In summary, Sakaluk (2020) provides many important lessons on how to evaluate articles and research programs. Most of these, however, are blunt instruments as long as sex research as a science does not start to embrace multi-study investigations and reserve single-study papers for exceptional cases where it just did not seem feasible to provide more and richer data. Admittedly, there are single studies that might not only justify to make exceptions, but that effectively address some of the issues raised above. For instance, there is a trend toward pooling resources in addressing theoretically relevant issues with sufficient statistical power in a single large-scale study (e.g., Dang et al., in press; see also: Moshontz et al., 2018), particularly in areas where large samples are difficult to recruit for each individual lab (e.g., ManyBabies Consortium, 2020).
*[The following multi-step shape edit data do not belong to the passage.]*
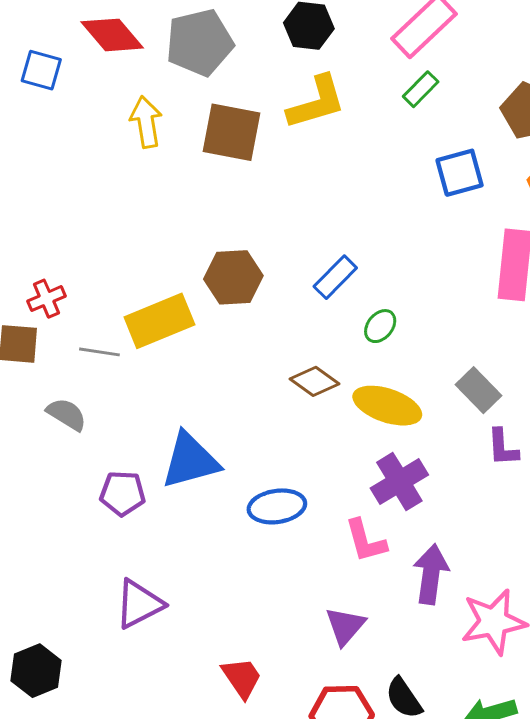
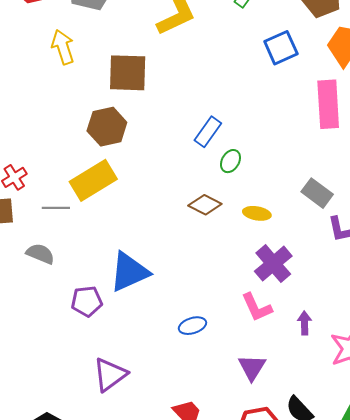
brown square: (232, 132) -> (128, 73), moved
brown hexagon: (233, 277) -> (107, 127), moved
green ellipse: (380, 326) -> (230, 161), moved
yellow ellipse: (387, 406) -> (257, 213), size x0.6
blue ellipse: (277, 506) -> (192, 326), moved, size x0.7
purple arrow: (431, 574) -> (305, 323), size x0.6

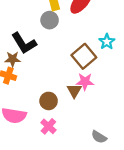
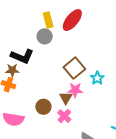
cyan star: (107, 42) -> (97, 78), moved
black L-shape: (24, 43) -> (22, 56), turned -35
pink cross: (48, 126) -> (64, 116), moved

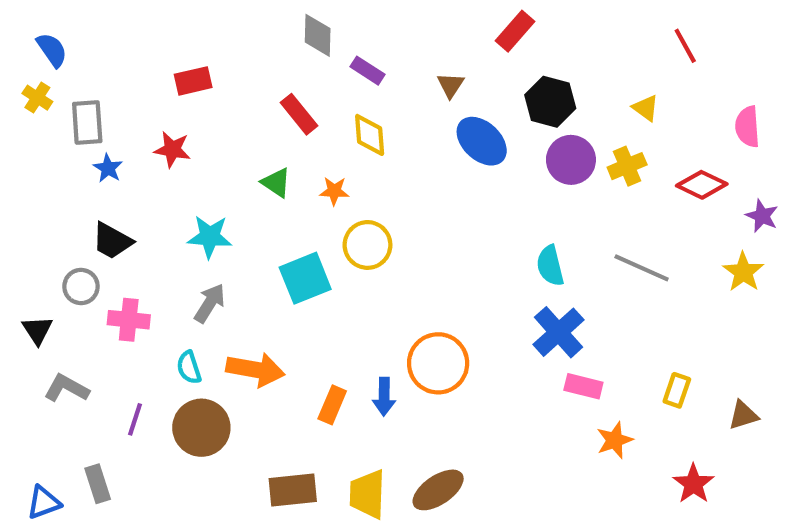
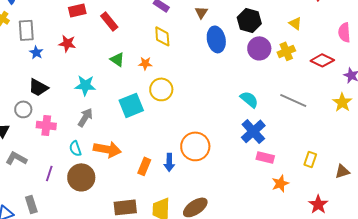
red rectangle: (299, 114) -> (109, 21), moved
blue ellipse: (482, 141) -> (216, 39), turned 35
cyan semicircle: (550, 266) -> (249, 99), turned 144

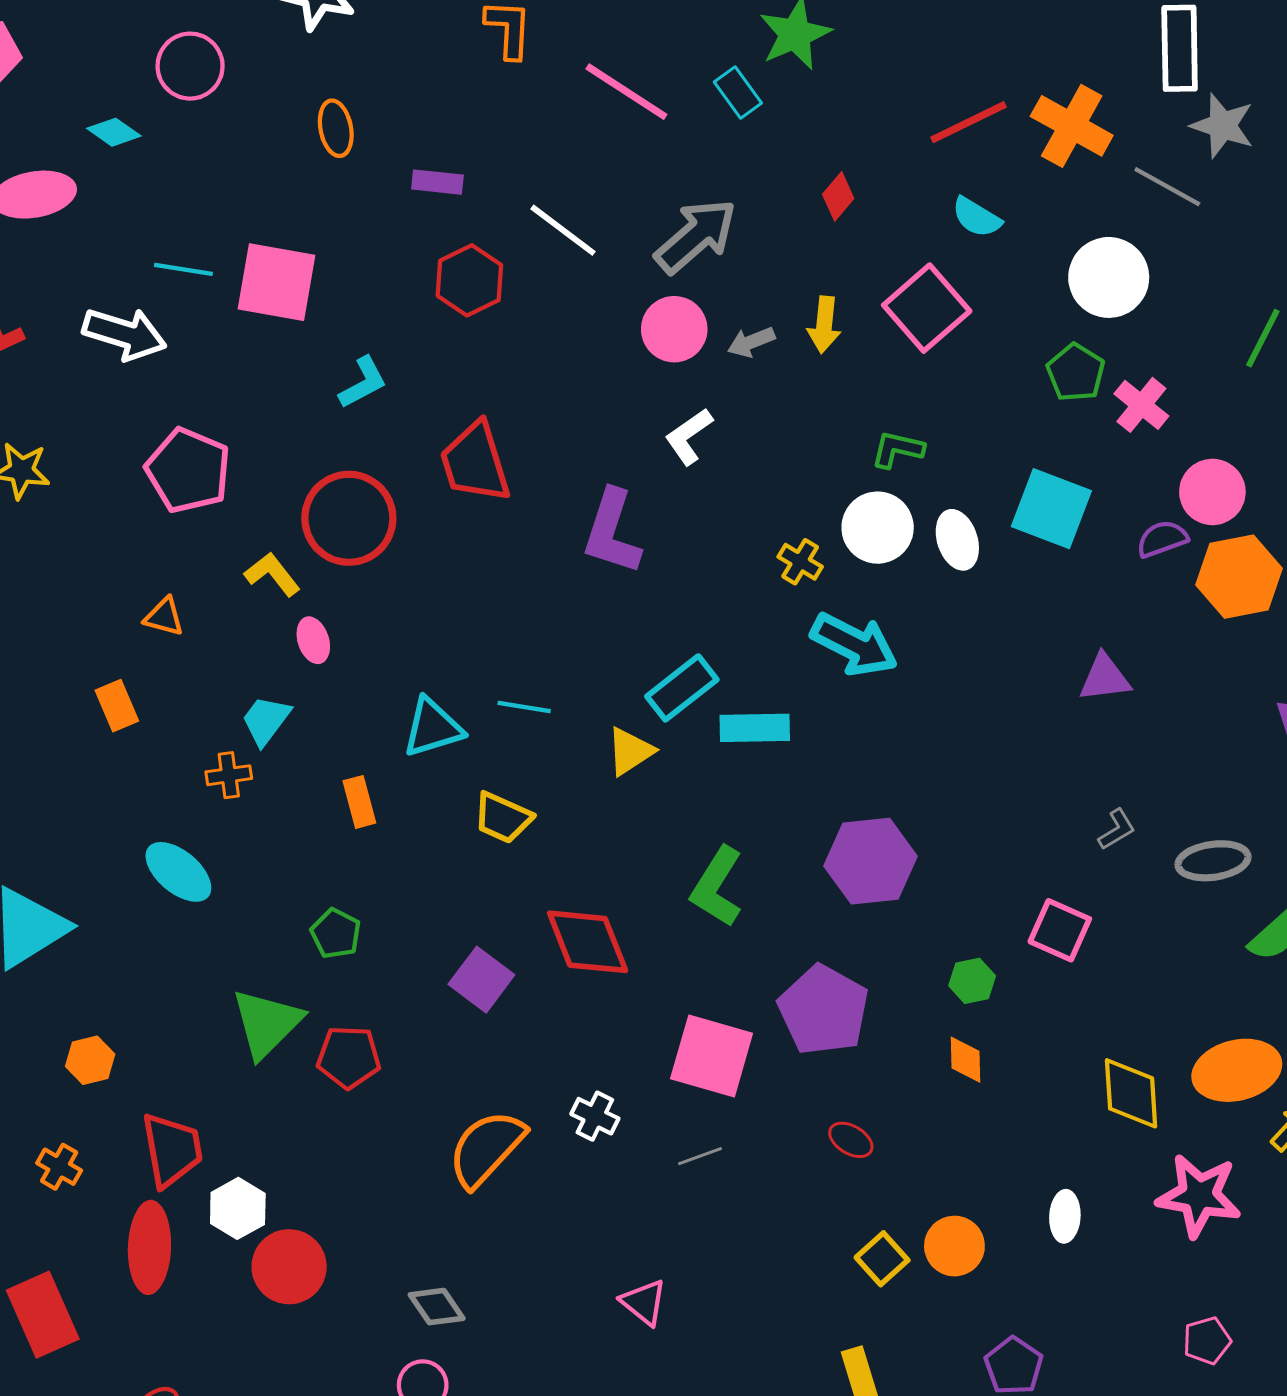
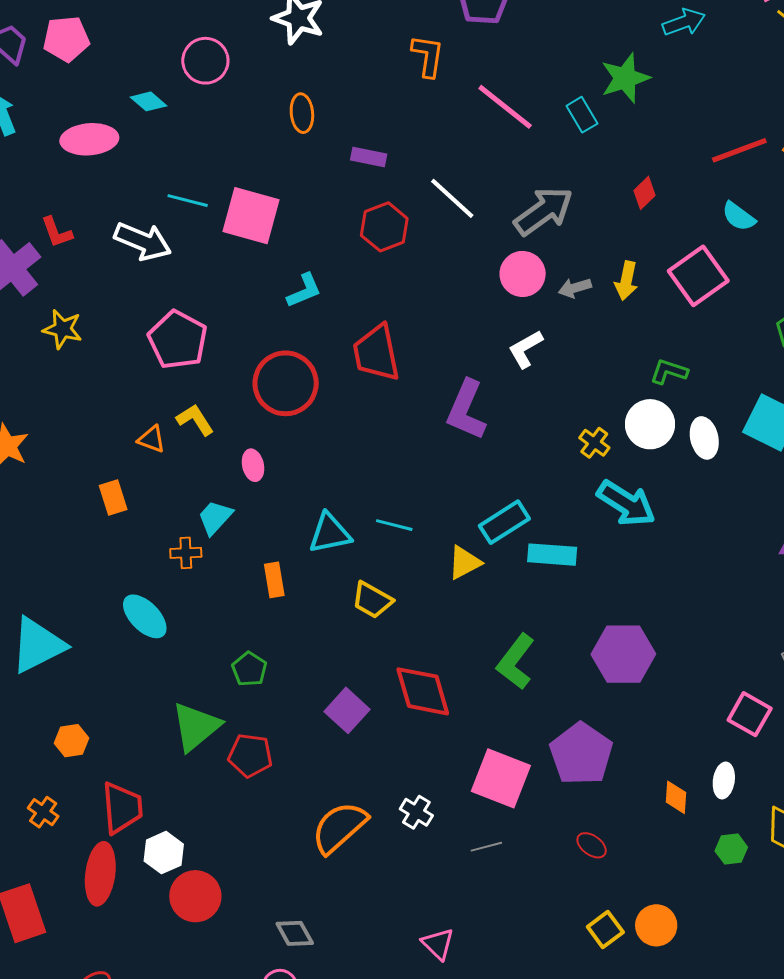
yellow L-shape: (272, 574) -> (195, 420), moved
green hexagon: (972, 981) -> (731, 849), moved
white ellipse: (1065, 1216) -> (724, 780), moved

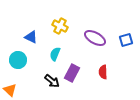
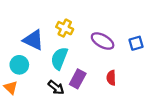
blue triangle: (31, 37) -> (33, 40), size x1.5
cyan semicircle: (55, 54) -> (59, 58), size x1.5
orange triangle: (10, 90) -> (11, 88), moved

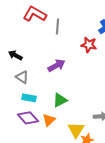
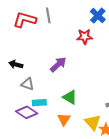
gray line: (57, 26) -> (48, 15), moved
green triangle: (60, 100) -> (70, 97), turned -49
purple diamond: (28, 118) -> (27, 112), moved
Such ManyLabs projects typically follow preregistered analysis protocols and the evidence for evidence can be estimated by treating each consortium partner as a separate study. Nevertheless, these kinds of studies typically follow a predetermined study protocol, hence limiting the generalizability of the (very precise) effect size estimate across different instantiations of the same theoretical construct. Meta-analytical approaches (a special case of a single study) do not suffer from the same problem. They allow the inclusion of diverse approaches to the same theoretical issue and moderator analyses can elucidate whether all of these approaches produce similar effects. Meta-analyses also allow for uncovering an inflation of significant effects in the original studies and different mechanisms for bias control (for an overview, see Carter, Schönbrodt, Gervais, & Hilgard, 2019). At the same time, reliance on meta-analyses to sort it out after the fact is a maximally uneconomic solution to science.

Is it fair to demand more from researchers than we currently do (see Fig. 1)? Researchers are already under constant pressure to publish (in order to get grants, tenure or recognition) and it thus might seem unfair to morally condemn their effort to publish research that is preliminary. There are two responses to these concerns. First, the particularistic interest of an individual researcher does not always map perfectly on the more universalistic interest of science per se. The scientific community, reviewers, and editors as part of the community, however, should have different interests: the advancement of science through the publication of solid results. Prioritizing this universalistic goal over each scientist’s particularistic goals is exactly what peer review is meant to achieve. As a field, it is much more economic to separate the wheat from the chaff at the entrance level, before publication. Although we have statistical tools to detecting publication bias and notoriously unreliable effects in meta-analyses, conducting and publishing dozens of studies before correcting the record do not seem like the best way to advance science. Second, more solid (and laborious) scientific papers should not just be requested, but also rewarded. That means that ultimately the incentive structure needs to change as well. Hiring and tenure committees should prioritize quality over quantity. Most these bodies are made up of researchers, not administrative bureaucrats. So, there is really no excuse not to weigh the solidness of a research program against the number of publications. Sometimes, a single multi-study paper (or the involvement in a large collaborative project) may advance science more than a collection of single-study papers of unknown reliability. Evaluating candidates might thus mean to care for the content rather than the number of their publications. Without explicitly encouraging anyone, it might also be noted that many of the tests for evidential value are not restrained to single papers, but can be used to evaluate anomalies in an individuals’ research program. It may thus be in every researcher’s own best interest to produce maximally solid results, because unreliable, lucky or spurious findings can be detected after the fact. I am convinced that it will serve our collective and self-interest as researchers, reviewers, and editors to embrace multi-study investigations as a tool toward a solid sexual science.